L'Explication Prémisse
Cet article autorise le ministre en charge des services à la personne et la Banque de France à se communiquer entre eux les informations concernant le « titre spécial de paiement » visé au B de l’article L.1271-1 lorsqu’elles en ont besoin pour exercer leurs missions. Concrètement, ils peuvent échanger les données utiles (validité, émission, opérations, anomalies…) pour gérer, contrôler et suivre ce mode de paiement, dans la limite de ce qui est nécessaire pour leurs fonctions respectives.
Une société de services à la personne paie ses salariés via des titres spéciaux de paiement (par exemple des chèques emploi-service). La Banque de France détecte des émissions anormales ou des fraudes potentielles sur certains compteurs de titres ; elle informe le ministère chargé des services à la personne en lui transmettant les éléments nécessaires (numéros de titres concernés, montants, dates, bénéficiaires) pour qu’un contrôle administratif soit lancé et que des mesures correctrices ou d’information soient prises.
- Les interlocuteurs concernés : le ministre chargé des services à la personne et la Banque de France.
- Portée : échange de « toutes informations relatives » au titre spécial de paiement mentionné au B de l’article L.1271-1.
- Finalité : les échanges doivent être nécessaires à l’accomplissement des missions respectives de chaque autorité (gestion, contrôle, prévention des fraudes, statistique, pilotage).
- Nature de l’autorisation : l’article autorise ces échanges (verbe « peuvent ») ; il ne crée pas d’obligation automatique de transmission systématique.

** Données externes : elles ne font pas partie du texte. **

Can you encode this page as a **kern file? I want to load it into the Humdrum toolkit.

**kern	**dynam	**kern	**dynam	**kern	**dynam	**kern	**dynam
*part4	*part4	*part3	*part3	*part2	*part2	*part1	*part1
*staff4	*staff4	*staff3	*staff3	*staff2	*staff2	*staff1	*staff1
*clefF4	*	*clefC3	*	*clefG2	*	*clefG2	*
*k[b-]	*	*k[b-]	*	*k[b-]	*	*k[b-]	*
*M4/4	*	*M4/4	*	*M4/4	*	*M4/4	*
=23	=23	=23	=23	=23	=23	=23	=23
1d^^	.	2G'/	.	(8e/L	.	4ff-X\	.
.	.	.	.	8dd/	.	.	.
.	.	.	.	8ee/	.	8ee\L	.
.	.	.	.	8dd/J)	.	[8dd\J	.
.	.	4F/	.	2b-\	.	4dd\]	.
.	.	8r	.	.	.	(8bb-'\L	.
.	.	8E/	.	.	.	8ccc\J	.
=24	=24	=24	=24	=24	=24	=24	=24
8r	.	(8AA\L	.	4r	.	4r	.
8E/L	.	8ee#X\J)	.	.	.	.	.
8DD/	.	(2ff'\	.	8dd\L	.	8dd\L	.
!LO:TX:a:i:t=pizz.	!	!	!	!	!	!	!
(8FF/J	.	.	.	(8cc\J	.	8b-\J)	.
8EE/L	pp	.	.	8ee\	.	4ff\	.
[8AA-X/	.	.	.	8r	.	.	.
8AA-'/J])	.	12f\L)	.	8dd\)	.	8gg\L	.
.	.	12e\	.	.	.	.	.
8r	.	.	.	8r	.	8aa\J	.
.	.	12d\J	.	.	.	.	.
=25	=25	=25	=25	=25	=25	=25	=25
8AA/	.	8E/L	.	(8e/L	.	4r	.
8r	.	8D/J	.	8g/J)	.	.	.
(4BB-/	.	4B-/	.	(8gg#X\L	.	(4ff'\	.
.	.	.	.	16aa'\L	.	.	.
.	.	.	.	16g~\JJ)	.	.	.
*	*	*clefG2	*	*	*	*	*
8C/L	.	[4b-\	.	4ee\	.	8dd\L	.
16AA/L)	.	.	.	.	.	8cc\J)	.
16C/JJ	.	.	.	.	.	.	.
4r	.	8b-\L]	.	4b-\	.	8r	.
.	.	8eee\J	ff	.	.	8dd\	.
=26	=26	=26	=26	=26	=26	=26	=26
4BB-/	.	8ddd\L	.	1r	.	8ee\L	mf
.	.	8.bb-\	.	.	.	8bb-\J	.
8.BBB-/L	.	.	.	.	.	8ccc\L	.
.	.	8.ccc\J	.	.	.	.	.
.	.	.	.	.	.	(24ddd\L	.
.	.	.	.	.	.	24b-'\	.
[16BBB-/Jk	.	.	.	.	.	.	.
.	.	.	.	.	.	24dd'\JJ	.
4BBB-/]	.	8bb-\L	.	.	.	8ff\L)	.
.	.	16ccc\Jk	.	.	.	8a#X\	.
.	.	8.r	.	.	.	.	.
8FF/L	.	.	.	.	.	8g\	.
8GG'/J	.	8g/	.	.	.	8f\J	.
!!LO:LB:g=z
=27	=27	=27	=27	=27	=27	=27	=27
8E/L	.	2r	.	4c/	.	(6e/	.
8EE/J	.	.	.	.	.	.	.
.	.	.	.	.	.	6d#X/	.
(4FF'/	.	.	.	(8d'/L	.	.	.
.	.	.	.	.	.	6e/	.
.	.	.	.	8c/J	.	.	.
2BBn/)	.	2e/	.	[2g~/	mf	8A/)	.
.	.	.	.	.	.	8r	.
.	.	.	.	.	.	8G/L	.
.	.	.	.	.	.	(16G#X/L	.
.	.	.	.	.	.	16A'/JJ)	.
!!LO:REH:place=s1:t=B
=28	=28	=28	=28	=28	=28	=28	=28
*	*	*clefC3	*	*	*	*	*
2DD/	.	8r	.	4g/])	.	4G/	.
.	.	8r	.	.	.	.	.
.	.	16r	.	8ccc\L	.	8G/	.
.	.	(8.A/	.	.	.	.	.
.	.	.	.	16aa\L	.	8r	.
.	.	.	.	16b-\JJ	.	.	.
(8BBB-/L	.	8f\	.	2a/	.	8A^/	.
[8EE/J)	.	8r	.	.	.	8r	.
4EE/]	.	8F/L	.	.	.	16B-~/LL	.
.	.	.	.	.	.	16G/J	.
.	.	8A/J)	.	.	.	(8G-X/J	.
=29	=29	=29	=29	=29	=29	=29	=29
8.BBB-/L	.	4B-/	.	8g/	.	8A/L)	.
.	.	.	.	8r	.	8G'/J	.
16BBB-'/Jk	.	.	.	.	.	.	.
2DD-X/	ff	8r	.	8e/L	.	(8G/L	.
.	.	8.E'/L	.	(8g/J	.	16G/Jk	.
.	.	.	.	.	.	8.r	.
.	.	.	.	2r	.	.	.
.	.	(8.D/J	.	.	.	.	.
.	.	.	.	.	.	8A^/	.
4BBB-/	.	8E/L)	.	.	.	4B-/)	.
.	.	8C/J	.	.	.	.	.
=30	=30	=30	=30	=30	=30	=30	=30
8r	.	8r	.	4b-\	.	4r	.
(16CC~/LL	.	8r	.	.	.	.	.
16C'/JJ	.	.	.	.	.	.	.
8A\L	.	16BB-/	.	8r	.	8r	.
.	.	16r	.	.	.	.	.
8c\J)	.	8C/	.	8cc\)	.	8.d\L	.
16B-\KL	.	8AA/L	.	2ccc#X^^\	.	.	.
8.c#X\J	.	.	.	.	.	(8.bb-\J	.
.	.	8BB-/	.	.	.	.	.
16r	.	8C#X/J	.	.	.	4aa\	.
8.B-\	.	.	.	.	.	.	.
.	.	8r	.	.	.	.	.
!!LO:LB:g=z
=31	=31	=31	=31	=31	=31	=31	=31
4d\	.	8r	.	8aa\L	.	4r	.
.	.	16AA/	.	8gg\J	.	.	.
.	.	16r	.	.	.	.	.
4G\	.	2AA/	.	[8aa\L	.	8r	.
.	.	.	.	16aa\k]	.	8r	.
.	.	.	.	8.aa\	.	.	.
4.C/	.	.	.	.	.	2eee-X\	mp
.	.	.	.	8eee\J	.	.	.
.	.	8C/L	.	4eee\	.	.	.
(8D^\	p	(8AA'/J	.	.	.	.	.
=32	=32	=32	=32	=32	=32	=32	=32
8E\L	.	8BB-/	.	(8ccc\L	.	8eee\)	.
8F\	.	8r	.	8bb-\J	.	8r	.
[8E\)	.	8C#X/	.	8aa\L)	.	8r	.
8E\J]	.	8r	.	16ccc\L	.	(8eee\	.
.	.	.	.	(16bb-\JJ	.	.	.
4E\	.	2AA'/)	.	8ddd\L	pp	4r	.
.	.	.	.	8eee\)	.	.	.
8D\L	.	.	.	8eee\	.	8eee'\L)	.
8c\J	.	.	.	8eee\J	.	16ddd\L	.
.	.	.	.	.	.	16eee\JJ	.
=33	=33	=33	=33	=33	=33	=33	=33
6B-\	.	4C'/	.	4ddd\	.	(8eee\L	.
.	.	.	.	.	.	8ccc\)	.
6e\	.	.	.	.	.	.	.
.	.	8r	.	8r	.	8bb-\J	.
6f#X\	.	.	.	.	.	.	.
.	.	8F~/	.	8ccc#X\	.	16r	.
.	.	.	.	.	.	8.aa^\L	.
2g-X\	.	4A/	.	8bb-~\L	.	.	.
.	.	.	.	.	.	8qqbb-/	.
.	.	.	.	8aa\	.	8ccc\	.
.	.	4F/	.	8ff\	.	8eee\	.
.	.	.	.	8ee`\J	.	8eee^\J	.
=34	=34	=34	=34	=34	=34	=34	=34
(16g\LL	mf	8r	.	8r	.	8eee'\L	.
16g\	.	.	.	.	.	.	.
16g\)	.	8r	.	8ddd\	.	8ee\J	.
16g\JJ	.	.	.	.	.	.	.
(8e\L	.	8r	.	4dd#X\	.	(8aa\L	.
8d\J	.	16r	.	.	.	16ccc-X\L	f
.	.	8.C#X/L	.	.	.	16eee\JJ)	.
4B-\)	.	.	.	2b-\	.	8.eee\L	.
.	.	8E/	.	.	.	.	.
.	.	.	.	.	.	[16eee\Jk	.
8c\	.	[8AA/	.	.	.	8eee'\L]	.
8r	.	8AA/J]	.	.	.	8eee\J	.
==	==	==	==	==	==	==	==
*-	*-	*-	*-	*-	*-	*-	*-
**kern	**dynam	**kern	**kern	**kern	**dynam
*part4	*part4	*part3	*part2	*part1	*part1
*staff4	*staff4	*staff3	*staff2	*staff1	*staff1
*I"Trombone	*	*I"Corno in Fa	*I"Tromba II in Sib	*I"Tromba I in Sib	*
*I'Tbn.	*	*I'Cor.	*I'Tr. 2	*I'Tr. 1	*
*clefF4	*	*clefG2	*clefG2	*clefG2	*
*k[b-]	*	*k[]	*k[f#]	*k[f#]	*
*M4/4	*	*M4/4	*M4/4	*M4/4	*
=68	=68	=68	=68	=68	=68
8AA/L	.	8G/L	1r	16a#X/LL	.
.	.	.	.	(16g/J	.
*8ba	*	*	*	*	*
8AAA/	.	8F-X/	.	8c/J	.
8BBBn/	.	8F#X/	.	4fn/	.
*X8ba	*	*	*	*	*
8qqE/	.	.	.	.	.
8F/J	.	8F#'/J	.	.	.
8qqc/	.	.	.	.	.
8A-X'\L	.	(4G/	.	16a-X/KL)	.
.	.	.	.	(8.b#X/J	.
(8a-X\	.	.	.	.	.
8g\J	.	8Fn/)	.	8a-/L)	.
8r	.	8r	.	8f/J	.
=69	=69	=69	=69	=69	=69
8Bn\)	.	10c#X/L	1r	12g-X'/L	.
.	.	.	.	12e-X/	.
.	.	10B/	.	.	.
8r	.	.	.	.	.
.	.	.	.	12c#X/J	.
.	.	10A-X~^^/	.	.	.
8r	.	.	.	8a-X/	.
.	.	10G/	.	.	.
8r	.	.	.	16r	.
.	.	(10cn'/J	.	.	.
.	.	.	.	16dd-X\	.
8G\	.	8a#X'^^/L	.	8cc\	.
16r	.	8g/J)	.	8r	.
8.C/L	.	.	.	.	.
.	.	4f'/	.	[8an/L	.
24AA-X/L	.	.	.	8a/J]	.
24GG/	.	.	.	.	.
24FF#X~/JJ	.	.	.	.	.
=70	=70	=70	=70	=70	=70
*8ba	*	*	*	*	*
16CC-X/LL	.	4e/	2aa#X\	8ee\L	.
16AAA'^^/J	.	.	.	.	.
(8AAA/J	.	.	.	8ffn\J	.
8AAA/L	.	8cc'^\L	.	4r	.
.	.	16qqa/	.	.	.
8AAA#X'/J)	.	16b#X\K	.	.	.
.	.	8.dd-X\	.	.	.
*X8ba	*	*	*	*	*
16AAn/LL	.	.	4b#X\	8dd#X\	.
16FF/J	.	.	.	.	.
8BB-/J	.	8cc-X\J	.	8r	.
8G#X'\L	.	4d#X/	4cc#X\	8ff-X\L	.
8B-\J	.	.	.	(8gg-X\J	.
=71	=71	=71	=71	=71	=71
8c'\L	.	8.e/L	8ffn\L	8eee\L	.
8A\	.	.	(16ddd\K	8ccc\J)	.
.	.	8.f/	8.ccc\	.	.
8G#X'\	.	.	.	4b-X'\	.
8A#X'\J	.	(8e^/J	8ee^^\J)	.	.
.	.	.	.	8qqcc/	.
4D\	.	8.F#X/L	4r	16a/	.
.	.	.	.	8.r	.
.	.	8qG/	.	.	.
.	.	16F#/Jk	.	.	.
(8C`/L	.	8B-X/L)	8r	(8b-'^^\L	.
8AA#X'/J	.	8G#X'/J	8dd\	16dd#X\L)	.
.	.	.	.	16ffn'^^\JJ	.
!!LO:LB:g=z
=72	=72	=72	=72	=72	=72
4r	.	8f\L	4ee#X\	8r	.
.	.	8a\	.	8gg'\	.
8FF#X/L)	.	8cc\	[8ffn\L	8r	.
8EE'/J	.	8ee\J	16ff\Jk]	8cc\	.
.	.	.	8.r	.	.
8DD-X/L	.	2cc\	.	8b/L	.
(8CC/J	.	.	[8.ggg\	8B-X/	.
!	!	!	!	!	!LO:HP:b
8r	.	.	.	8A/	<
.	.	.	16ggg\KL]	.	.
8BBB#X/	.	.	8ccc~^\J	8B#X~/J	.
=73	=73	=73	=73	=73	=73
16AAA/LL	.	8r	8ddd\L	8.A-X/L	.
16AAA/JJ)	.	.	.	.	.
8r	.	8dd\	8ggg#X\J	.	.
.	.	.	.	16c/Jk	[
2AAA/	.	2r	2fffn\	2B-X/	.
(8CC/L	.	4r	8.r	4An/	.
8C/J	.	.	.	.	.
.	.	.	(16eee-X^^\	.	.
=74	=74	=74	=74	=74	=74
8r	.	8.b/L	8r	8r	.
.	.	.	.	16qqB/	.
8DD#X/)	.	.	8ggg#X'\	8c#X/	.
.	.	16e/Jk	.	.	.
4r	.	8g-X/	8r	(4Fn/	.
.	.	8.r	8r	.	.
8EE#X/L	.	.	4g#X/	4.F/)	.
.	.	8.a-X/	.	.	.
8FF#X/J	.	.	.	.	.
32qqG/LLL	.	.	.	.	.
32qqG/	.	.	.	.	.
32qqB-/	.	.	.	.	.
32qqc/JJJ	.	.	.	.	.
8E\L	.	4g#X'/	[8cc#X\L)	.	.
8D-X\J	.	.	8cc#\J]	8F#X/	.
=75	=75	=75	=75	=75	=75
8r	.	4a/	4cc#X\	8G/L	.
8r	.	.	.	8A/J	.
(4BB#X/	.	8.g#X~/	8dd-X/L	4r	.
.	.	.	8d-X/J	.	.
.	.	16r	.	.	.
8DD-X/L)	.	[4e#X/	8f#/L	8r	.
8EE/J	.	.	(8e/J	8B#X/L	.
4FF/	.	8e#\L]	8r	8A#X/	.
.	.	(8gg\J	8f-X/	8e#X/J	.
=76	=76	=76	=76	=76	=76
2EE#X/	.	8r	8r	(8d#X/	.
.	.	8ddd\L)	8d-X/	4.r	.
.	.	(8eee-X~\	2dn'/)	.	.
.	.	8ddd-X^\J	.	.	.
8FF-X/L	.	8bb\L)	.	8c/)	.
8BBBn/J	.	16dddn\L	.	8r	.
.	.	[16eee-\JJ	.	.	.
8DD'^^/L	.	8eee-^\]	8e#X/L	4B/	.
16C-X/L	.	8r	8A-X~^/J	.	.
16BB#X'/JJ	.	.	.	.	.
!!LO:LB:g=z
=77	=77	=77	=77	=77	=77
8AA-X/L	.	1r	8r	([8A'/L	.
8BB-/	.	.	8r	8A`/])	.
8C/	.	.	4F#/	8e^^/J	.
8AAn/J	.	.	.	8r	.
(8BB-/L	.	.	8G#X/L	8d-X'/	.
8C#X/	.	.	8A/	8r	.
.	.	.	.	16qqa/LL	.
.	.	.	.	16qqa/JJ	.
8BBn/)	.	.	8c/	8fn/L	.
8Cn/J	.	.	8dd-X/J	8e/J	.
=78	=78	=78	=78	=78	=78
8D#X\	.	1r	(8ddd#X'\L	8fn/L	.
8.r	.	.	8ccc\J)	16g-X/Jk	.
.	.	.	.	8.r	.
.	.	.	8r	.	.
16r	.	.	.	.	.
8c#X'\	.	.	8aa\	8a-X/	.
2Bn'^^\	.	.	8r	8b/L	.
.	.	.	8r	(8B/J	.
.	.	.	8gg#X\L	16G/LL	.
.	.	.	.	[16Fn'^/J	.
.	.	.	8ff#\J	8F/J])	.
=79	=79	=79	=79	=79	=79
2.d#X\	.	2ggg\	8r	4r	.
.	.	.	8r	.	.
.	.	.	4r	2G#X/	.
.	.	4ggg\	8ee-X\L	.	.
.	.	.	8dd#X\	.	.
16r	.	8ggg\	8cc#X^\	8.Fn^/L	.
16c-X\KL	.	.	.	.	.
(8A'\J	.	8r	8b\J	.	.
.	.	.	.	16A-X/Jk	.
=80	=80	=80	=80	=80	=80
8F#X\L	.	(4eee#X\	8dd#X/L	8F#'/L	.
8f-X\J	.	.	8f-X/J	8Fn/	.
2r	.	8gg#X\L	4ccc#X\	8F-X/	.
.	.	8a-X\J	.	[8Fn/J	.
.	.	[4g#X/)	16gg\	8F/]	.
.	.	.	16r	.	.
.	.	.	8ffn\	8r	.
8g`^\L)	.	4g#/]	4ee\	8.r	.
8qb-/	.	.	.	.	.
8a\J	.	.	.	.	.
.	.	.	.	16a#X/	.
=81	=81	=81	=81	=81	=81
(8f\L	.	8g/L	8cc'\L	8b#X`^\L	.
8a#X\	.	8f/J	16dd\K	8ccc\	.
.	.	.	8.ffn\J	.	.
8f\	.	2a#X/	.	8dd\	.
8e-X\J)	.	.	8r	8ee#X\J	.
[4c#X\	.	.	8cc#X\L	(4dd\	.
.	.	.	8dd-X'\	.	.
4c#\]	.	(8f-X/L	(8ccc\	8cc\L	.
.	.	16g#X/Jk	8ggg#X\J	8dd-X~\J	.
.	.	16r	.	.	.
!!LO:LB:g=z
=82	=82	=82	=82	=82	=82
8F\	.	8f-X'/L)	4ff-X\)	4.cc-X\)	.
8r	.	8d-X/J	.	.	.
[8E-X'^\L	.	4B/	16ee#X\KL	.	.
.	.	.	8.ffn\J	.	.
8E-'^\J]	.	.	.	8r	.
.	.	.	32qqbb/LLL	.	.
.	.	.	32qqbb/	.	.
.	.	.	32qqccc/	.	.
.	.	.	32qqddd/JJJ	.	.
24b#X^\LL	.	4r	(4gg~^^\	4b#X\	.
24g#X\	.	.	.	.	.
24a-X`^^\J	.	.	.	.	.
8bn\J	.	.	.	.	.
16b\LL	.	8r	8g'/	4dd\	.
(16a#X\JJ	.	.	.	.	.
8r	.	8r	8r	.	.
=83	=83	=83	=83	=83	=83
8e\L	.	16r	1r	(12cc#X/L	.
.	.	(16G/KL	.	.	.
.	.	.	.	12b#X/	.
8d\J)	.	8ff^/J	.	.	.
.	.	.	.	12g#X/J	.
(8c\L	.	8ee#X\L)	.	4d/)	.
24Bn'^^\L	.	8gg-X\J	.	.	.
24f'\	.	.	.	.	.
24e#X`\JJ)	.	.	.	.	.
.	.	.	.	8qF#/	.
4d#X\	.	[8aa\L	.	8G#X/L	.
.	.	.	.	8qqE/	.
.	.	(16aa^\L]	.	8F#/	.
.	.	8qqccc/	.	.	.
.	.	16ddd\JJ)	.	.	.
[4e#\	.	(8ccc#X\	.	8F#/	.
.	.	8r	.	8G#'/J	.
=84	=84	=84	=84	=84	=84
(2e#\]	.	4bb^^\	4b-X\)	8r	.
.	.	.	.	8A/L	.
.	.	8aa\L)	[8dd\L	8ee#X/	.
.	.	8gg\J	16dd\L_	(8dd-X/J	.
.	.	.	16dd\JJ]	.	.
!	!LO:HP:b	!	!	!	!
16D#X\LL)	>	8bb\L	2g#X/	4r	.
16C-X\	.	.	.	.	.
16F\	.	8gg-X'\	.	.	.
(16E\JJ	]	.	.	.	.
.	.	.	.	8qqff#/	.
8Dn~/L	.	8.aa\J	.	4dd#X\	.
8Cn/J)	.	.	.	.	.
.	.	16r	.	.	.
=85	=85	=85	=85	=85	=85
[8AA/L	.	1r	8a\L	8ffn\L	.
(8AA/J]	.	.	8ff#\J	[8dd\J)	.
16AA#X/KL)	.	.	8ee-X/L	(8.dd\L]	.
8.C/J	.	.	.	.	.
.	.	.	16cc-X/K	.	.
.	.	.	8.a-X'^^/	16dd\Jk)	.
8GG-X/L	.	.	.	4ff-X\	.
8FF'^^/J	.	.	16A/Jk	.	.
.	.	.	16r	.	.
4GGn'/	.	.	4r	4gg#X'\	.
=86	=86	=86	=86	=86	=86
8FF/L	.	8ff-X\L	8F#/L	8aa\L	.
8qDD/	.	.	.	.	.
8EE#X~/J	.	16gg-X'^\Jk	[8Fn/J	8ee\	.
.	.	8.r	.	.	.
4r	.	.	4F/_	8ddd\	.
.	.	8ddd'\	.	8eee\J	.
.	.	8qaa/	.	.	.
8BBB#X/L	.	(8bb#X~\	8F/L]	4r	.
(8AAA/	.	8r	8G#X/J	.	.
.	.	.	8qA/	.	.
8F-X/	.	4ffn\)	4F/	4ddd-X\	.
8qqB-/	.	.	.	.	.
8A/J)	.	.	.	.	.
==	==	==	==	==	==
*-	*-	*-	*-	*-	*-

- Limites et proportionnalité : les informations transmises doivent rester proportionnées et strictement liées aux missions ; d’autres règles (secret bancaire, protection des données personnelles/RGPD) continuent de s’appliquer et encadrent ces échanges.
- Pas d’accès tiers automatisé : le texte organise une coopération entre ces deux autorités ; il n’autorise pas la communication libre à des tiers sans base légale supplémentaire.